> [Set exercise]:
Copy every line of the data below word for word, leaving the pictures out.
___ Information given
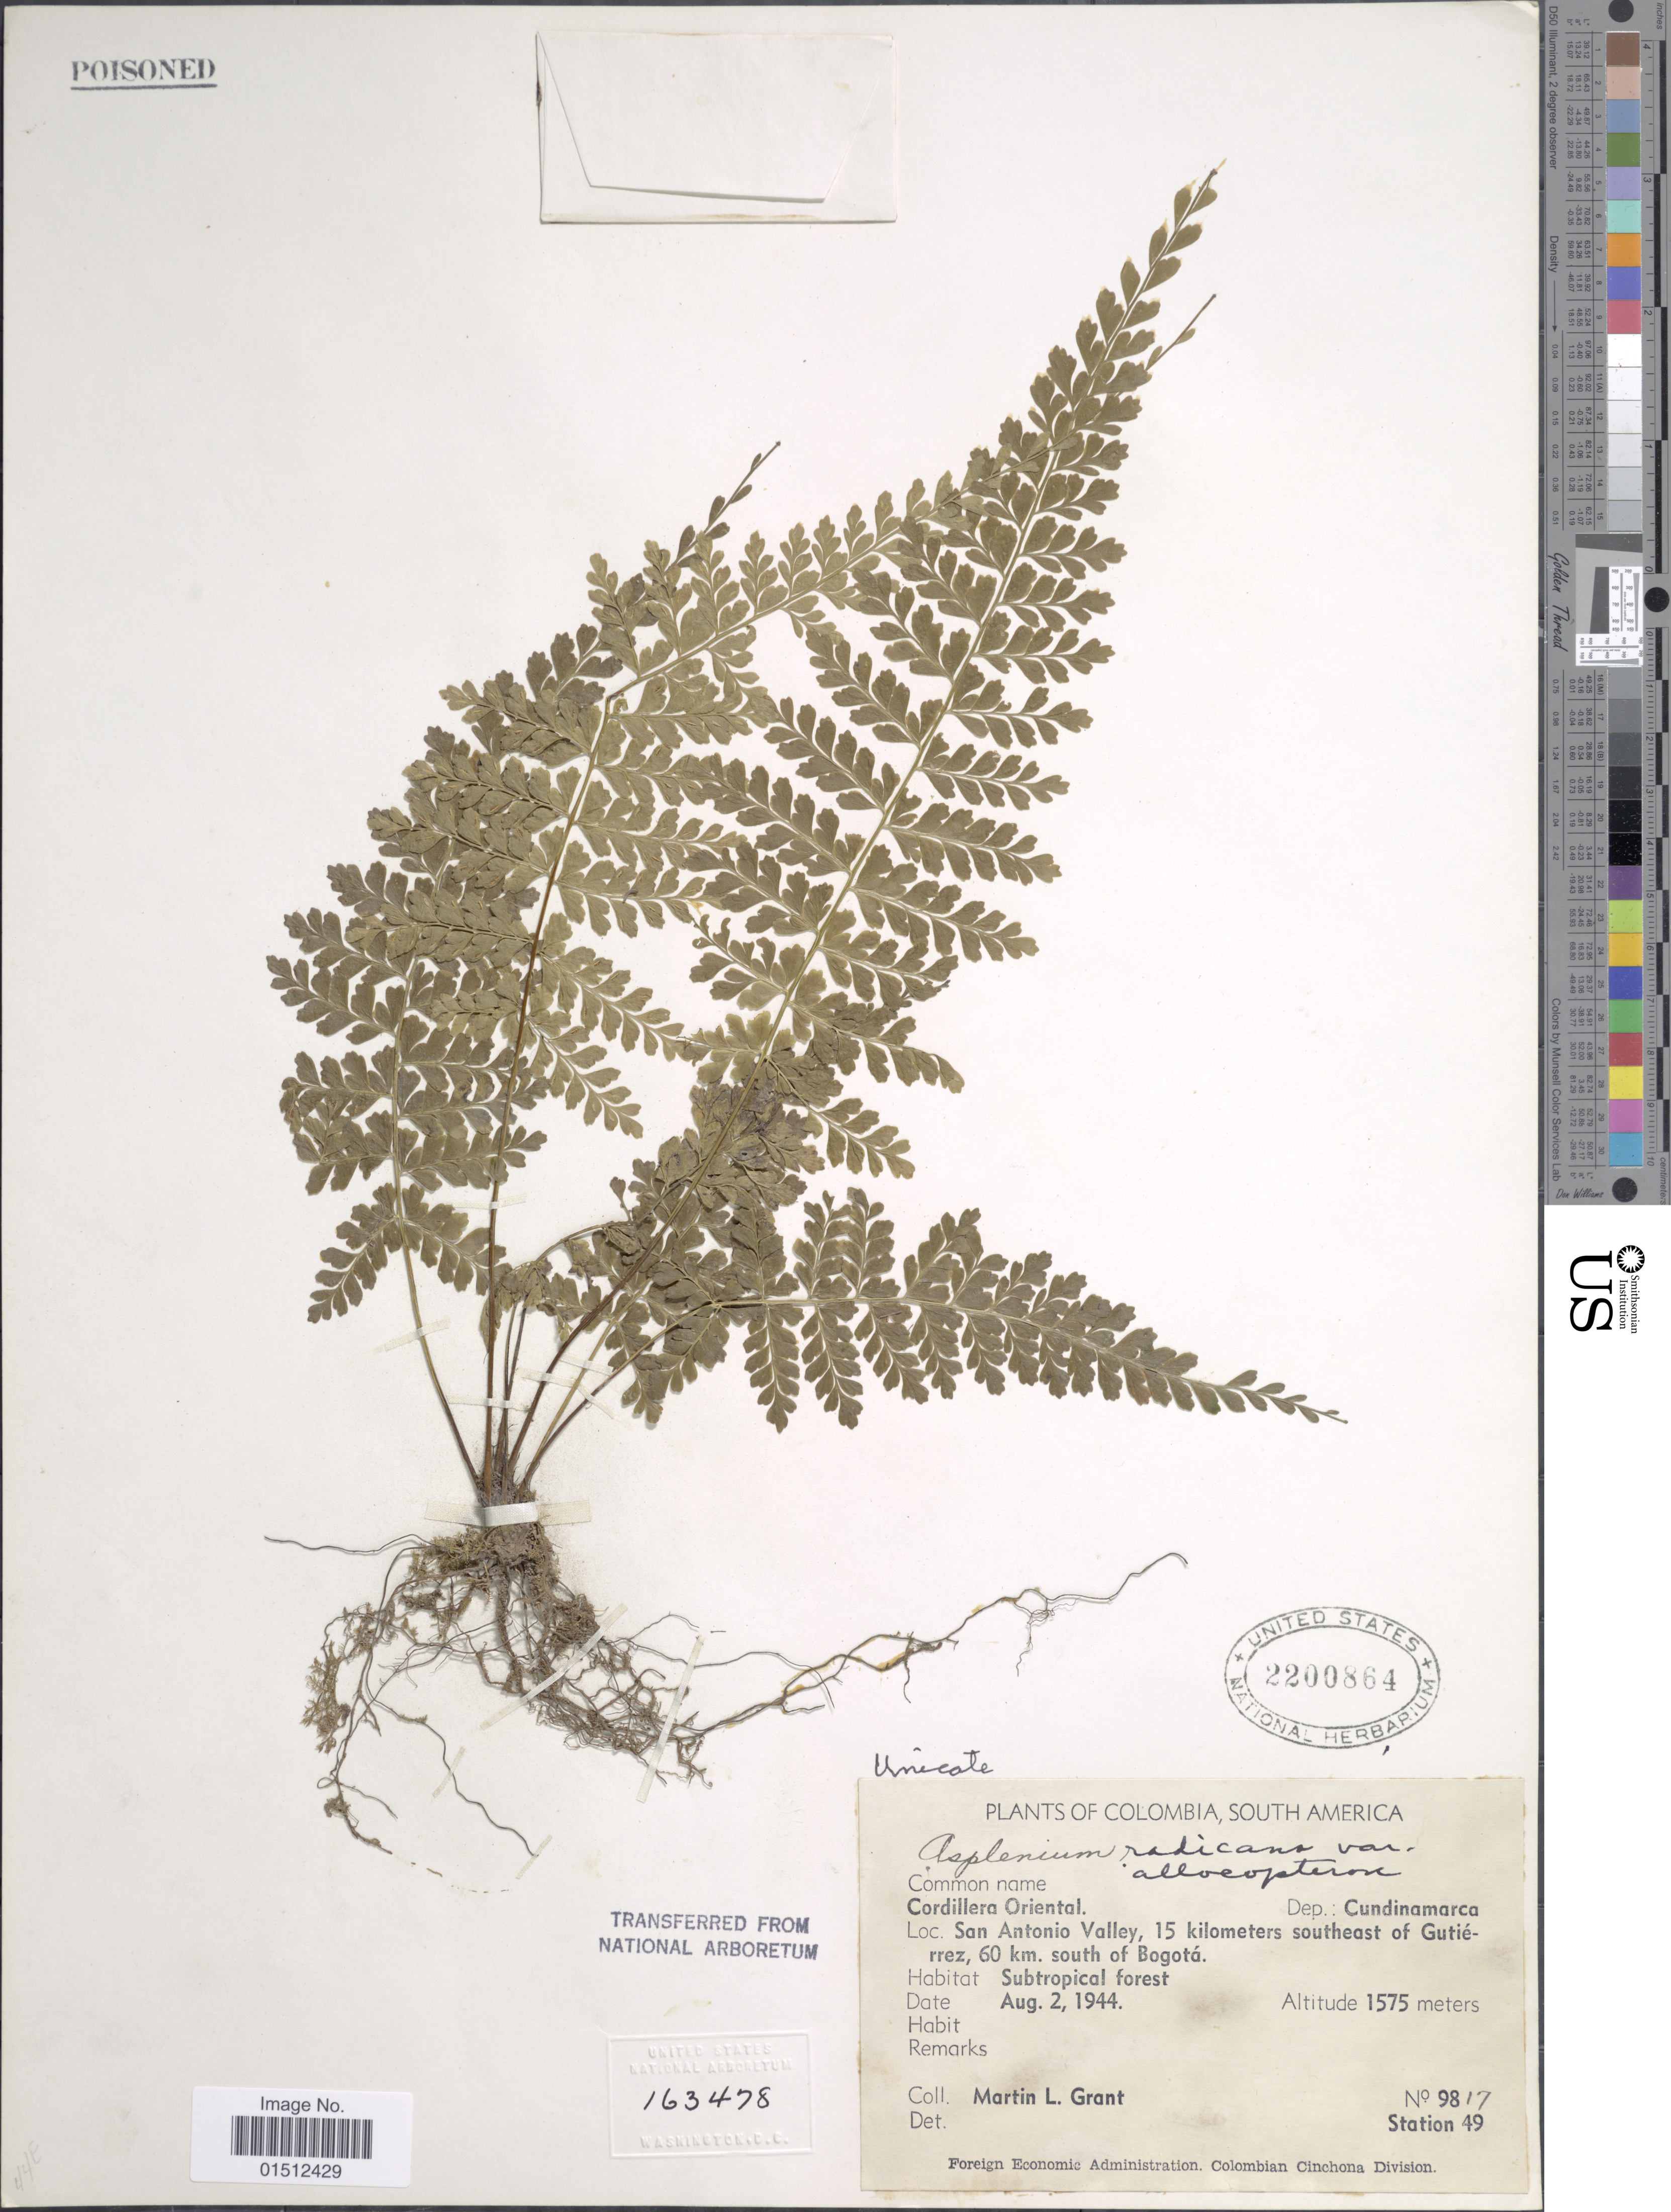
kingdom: Plantae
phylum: Tracheophyta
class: Polypodiopsida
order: Polypodiales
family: Aspleniaceae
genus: Asplenium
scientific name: Asplenium radicans var. alloeopteron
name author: (Kunze ex Klotzsch) Lellinger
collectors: M. L. Grant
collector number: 9817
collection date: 1944-08-02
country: Colombia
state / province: Cundinamarca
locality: Cordillera Oriental, Dep.: Cundinamarca. San Antonio Valley, 15 kilometers southeast of Gutierrez, 60 km. south of Bogota.Station 49.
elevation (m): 1575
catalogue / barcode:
______
> [Solution for this exercise]:
kingdom: Plantae
phylum: Tracheophyta
class: Polypodiopsida
order: Polypodiales
family: Aspleniaceae
genus: Asplenium
scientific name: Asplenium radicans var. alloeopteron
name author: (Kunze ex Klotzsch) Lellinger
collectors: M. L. Grant
collector number: 9817
collection date: 1944-08-02
country: Colombia
state / province: Cundinamarca
locality: Cordillera Oriental, Dep.: Cundinamarca. San Antonio Valley, 15 kilometers southeast of Gutierrez, 60 km. south of Bogota.Station 49.
elevation (m): 1575
catalogue / barcode:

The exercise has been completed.